When will we ask for your authorization? We will never share your information for the following purposes
unless you give us written authorization for the following uses and disclosures: marketing, the sale of your
information, or sharing of psychotherapy notes. If you decide you no longer want us disclosing your
information for those authorized purposes, you can revoke your authorization at any time in writing.
To the extent we disclose patient information electronically, we will seek your separate authorization to do
so, except for electronic disclosures made to other providers or health plans for your treatment, for payment,
for our own operations, or as otherwise authorized or required by state or federal law.
In the case of fundraising, we may contact you for fundraising efforts, but you can “opt out” and tell us not
to contact you again.
How else can we use or share your health information? We are allowed or required to share
your information in other ways – usually in ways that contribute to the public good, such as public
health and research. We have to meet many conditions in the law before we can share your
information for these purposes. For more information see:
- Help with public health and safety issues: We can share health information about you for certain
situations such as: preventing disease; helping with product recalls; reporting adverse reactions to
medications, including reports to the FDA; reporting suspected abuse, neglect, or domestic
violence; preventing or reducing a serious threat to anyone’s health or safety.
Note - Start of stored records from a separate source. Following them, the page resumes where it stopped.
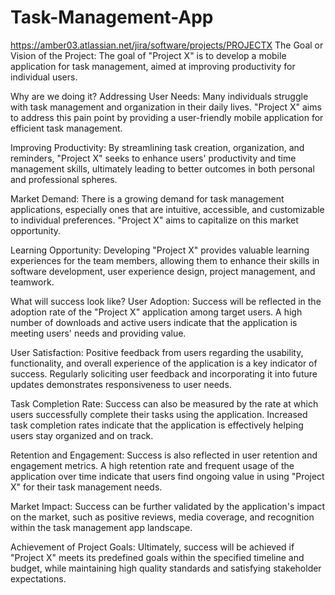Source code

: # Task-Management-App
https://amber03.atlassian.net/jira/software/projects/PROJECTX
The Goal or Vision of the Project:
The goal of "Project X" is to develop a mobile application for task management, aimed at improving productivity for individual users.

Why are we doing it?
Addressing User Needs: Many individuals struggle with task management and organization in their daily lives. "Project X" aims to address this pain point by providing a user-friendly mobile application for efficient task management.

Improving Productivity: By streamlining task creation, organization, and reminders, "Project X" seeks to enhance users' productivity and time management skills, ultimately leading to better outcomes in both personal and professional spheres.

Market Demand: There is a growing demand for task management applications, especially ones that are intuitive, accessible, and customizable to individual preferences. "Project X" aims to capitalize on this market opportunity.

Learning Opportunity: Developing "Project X" provides valuable learning experiences for the team members, allowing them to enhance their skills in software development, user experience design, project management, and teamwork.

What will success look like?
User Adoption: Success will be reflected in the adoption rate of the "Project X" application among target users. A high number of downloads and active users indicate that the application is meeting users' needs and providing value.

User Satisfaction: Positive feedback from users regarding the usability, functionality, and overall experience of the application is a key indicator of success. Regularly soliciting user feedback and incorporating it into future updates demonstrates responsiveness to user needs.

Task Completion Rate: Success can also be measured by the rate at which users successfully complete their tasks using the application. Increased task completion rates indicate that the application is effectively helping users stay organized and on track.

Retention and Engagement: Success is also reflected in user retention and engagement metrics. A high retention rate and frequent usage of the application over time indicate that users find ongoing value in using "Project X" for their task management needs.

Market Impact: Success can be further validated by the application's impact on the market, such as positive reviews, media coverage, and recognition within the task management app landscape.

Achievement of Project Goals: Ultimately, success will be achieved if "Project X" meets its predefined goals within the specified timeline and budget, while maintaining high quality standards and satisfying stakeholder expectations.
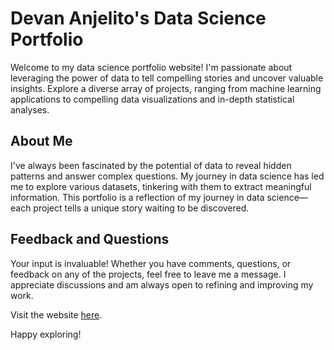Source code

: # Devan Anjelito's Data Science Portfolio

Welcome to my data science portfolio website! I'm passionate about leveraging the power of data to tell compelling stories and uncover valuable insights. Explore a diverse array of projects, ranging from machine learning applications to compelling data visualizations and in-depth statistical analyses.

## About Me

I've always been fascinated by the potential of data to reveal hidden patterns and answer complex questions. My journey in data science has led me to explore various datasets, tinkering with them to extract meaningful information. This portfolio is a reflection of my journey in data science—each project tells a unique story waiting to be discovered.

## Feedback and Questions

Your input is invaluable! Whether you have comments, questions, or feedback on any of the projects, feel free to leave me a message. I appreciate discussions and am always open to refining and improving my work.

Visit the website [here](https://danjelito.github.io/).

Happy exploring!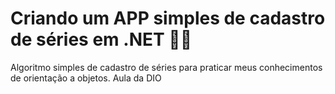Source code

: # Criando um APP simples de cadastro de séries em .NET :man_student:
Algoritmo simples de cadastro de séries para praticar meus conhecimentos de orientação a objetos. Aula da DIO
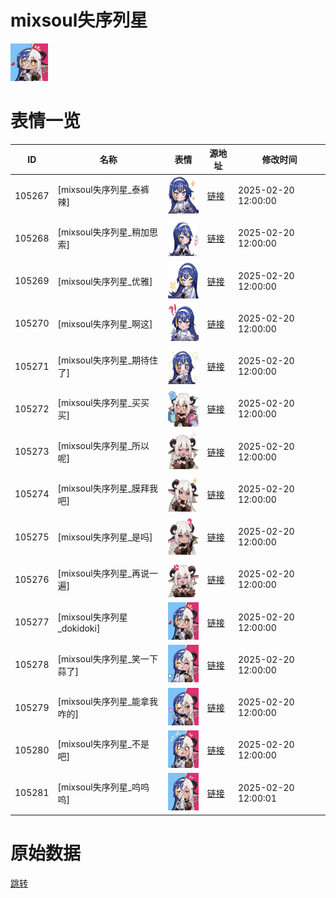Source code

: # mixsoul失序列星

<img src="./cover.png" height="60" alt="cover" />

# 表情一览

|ID|名称|表情|源地址|修改时间|
|----|----|----|----|----|
|105267|[mixsoul失序列星_泰裤辣]|<img src="./pic/105267_%5Bmixsoul失序列星_泰裤辣%5D.png" height="60" alt="泰裤辣"/>|[链接](https://i0.hdslb.com/bfs/garb/45455f0d5ac3a80b8f033ea8834bef7a527c8575.png)|2025-02-20 12:00:00|
|105268|[mixsoul失序列星_稍加思索]|<img src="./pic/105268_%5Bmixsoul失序列星_稍加思索%5D.png" height="60" alt="稍加思索"/>|[链接](https://i0.hdslb.com/bfs/garb/19c9c58198e5d59008d848d3c9fae75c9747aea2.png)|2025-02-20 12:00:00|
|105269|[mixsoul失序列星_优雅]|<img src="./pic/105269_%5Bmixsoul失序列星_优雅%5D.png" height="60" alt="优雅"/>|[链接](https://i0.hdslb.com/bfs/garb/5b571549f985c1a6bd1510f32a9226ae5abbc0ab.png)|2025-02-20 12:00:00|
|105270|[mixsoul失序列星_啊这]|<img src="./pic/105270_%5Bmixsoul失序列星_啊这%5D.png" height="60" alt="啊这"/>|[链接](https://i0.hdslb.com/bfs/garb/de8a4210488e74979b08ce93b812842805f9528c.png)|2025-02-20 12:00:00|
|105271|[mixsoul失序列星_期待住了]|<img src="./pic/105271_%5Bmixsoul失序列星_期待住了%5D.png" height="60" alt="期待住了"/>|[链接](https://i0.hdslb.com/bfs/garb/f00c9dfba5f84f73481a292768a8ef83855ac2aa.png)|2025-02-20 12:00:00|
|105272|[mixsoul失序列星_买买买]|<img src="./pic/105272_%5Bmixsoul失序列星_买买买%5D.png" height="60" alt="买买买"/>|[链接](https://i0.hdslb.com/bfs/garb/8bcdbb3fdf5de8700048f85b0a1f7d4e475f278b.png)|2025-02-20 12:00:00|
|105273|[mixsoul失序列星_所以呢]|<img src="./pic/105273_%5Bmixsoul失序列星_所以呢%5D.png" height="60" alt="所以呢"/>|[链接](https://i0.hdslb.com/bfs/garb/cae6916f1898cc35e6152ba9eb899835e1625fdc.png)|2025-02-20 12:00:00|
|105274|[mixsoul失序列星_膜拜我吧]|<img src="./pic/105274_%5Bmixsoul失序列星_膜拜我吧%5D.png" height="60" alt="膜拜我吧"/>|[链接](https://i0.hdslb.com/bfs/garb/b2edfb8eee1d2f4c078347ddaa2f4f876e3a81e7.png)|2025-02-20 12:00:00|
|105275|[mixsoul失序列星_是吗]|<img src="./pic/105275_%5Bmixsoul失序列星_是吗%5D.png" height="60" alt="是吗"/>|[链接](https://i0.hdslb.com/bfs/garb/71de7491be8db5fecf921154220522db351422ee.png)|2025-02-20 12:00:00|
|105276|[mixsoul失序列星_再说一遍]|<img src="./pic/105276_%5Bmixsoul失序列星_再说一遍%5D.png" height="60" alt="再说一遍"/>|[链接](https://i0.hdslb.com/bfs/garb/f19869e6fc24c325b3b3879abb8f87079f922e5a.png)|2025-02-20 12:00:00|
|105277|[mixsoul失序列星_dokidoki]|<img src="./pic/105277_%5Bmixsoul失序列星_dokidoki%5D.png" height="60" alt="dokidoki"/>|[链接](https://i0.hdslb.com/bfs/garb/b44331fba5ee7dd0161a25bc45f9def2b4f0a982.png)|2025-02-20 12:00:00|
|105278|[mixsoul失序列星_笑一下蒜了]|<img src="./pic/105278_%5Bmixsoul失序列星_笑一下蒜了%5D.png" height="60" alt="笑一下蒜了"/>|[链接](https://i0.hdslb.com/bfs/garb/0f924e52a8d8b8cf0382ebc4bfe2f4c929501626.png)|2025-02-20 12:00:00|
|105279|[mixsoul失序列星_能拿我咋的]|<img src="./pic/105279_%5Bmixsoul失序列星_能拿我咋的%5D.png" height="60" alt="能拿我咋的"/>|[链接](https://i0.hdslb.com/bfs/garb/6cb22f7848d0af04077606f7edf37657e4d56bfb.png)|2025-02-20 12:00:00|
|105280|[mixsoul失序列星_不是吧]|<img src="./pic/105280_%5Bmixsoul失序列星_不是吧%5D.png" height="60" alt="不是吧"/>|[链接](https://i0.hdslb.com/bfs/garb/384eded00f788955c1faf8cdc88dc6f028043be5.png)|2025-02-20 12:00:00|
|105281|[mixsoul失序列星_呜呜呜]|<img src="./pic/105281_%5Bmixsoul失序列星_呜呜呜%5D.png" height="60" alt="呜呜呜"/>|[链接](https://i0.hdslb.com/bfs/garb/8766c1ec84a5aa6ecf3d47dcfd2ef36ccc459e58.png)|2025-02-20 12:00:01|

# 原始数据

[跳转](./raw.json)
- Do research: We can use or share your information for health research.
- Comply with the law: We will share information about you if state or federal laws require it,
including with the Department of Health and Human Services if it wants to see that we’re complying
with federal privacy law.
- Respond to organ and tissue donation requests: We can share health information about you
with organ procurement organizations.
- Address workers’ compensation, law enforcement, health oversight and other government
requests: We can use or share health information about you for workers’ compensation claims, for
law enforcement purposes or with a law enforcement official, when there is a crime on the premises,
with health oversight agencies for activities authorized by law (such as licensure or administrative
actions), or for special government functions such as military, national security, and secret service
- Respond to lawsuits and legal actions: We can share health information about you in response
to a court or administrative order, or in response to a subpoena.
- Research: We may use your PHI to conduct research and we may disclose your PHI to
researchers as authorized by law. For example, we may use or disclose your PHI as part of a
research study when the research has been approved by an institutional review board or privacy
board and has received the research proposal and established privacy protocols.
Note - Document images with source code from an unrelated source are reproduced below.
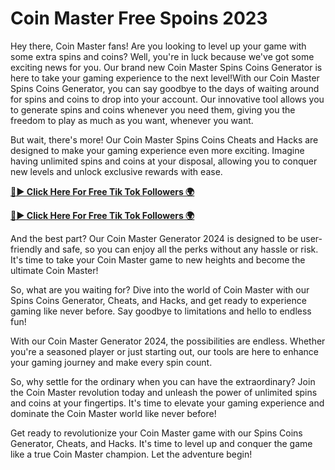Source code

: # Coin Master Free Spoins 2023
Hey there, Coin Master fans! Are you looking to level up your game with some extra spins and coins? Well, you're in luck because we've got some exciting news for you. Our brand new Coin Master Spins Coins Generator is here to take your gaming experience to the next level!With our Coin Master Spins Coins Generator, you can say goodbye to the days of waiting around for spins and coins to drop into your account. Our innovative tool allows you to generate spins and coins whenever you need them, giving you the freedom to play as much as you want, whenever you want.

But wait, there's more! Our Coin Master Spins Coins Cheats and Hacks are designed to make your gaming experience even more exciting. Imagine having unlimited spins and coins at your disposal, allowing you to conquer new levels and unlock exclusive rewards with ease.

[**🔴► Click Here For Free Tik Tok Followers 🌍**](https://sales.bahaddou.com/CoinMaster)

[**🔴► Click Here For Free Tik Tok Followers 🌍**](https://sales.bahaddou.com/CoinMaster)


And the best part? Our Coin Master Generator 2024 is designed to be user-friendly and safe, so you can enjoy all the perks without any hassle or risk. It's time to take your Coin Master game to new heights and become the ultimate Coin Master!

So, what are you waiting for? Dive into the world of Coin Master with our Spins Coins Generator, Cheats, and Hacks, and get ready to experience gaming like never before. Say goodbye to limitations and hello to endless fun!

With our Coin Master Generator 2024, the possibilities are endless. Whether you're a seasoned player or just starting out, our tools are here to enhance your gaming journey and make every spin count.

So, why settle for the ordinary when you can have the extraordinary? Join the Coin Master revolution today and unleash the power of unlimited spins and coins at your fingertips. It's time to elevate your gaming experience and dominate the Coin Master world like never before!

Get ready to revolutionize your Coin Master game with our Spins Coins Generator, Cheats, and Hacks. It's time to level up and conquer the game like a true Coin Master champion. Let the adventure begin!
- Medical Examiners/Coroners, Funeral Directors: We may release your PHI to coroners or
medical examiners to carry out their duties, including the identification of a deceased person or to
determine cause of death. We may also disclose to funeral directors in the course of their duties.
- Organ or Tissue Procurement: Consistent with applicable law, we may disclose your PHI to
organ procurement organizations or other organ and/or tissue donation services.
- Correctional Institutions: If you are or become an inmate, we may disclose your PHI to the
institution or its agents holding you, as necessary for the health and safety of you or others.
- We are required by law to maintain the privacy and security of your protected health information.
- We will let you know promptly if a breach occurs that may have compromised the privacy or security
of your information.
- We must follow the duties and privacy practices described in this notice and give you a copy of it.
- We will not use or share your information other than as described here unless you tell us we can
in writing. If you tell us we can, you may change your mind at any time. Let us know in writing if you
change your mind.
For more information see: www.hhs.gov/ocr/privacy/hipaa/understanding/consumers/noticepp.html.
To Download or Print a copy of this document, please click here.
The effective date of this Notice is August 15, 2016.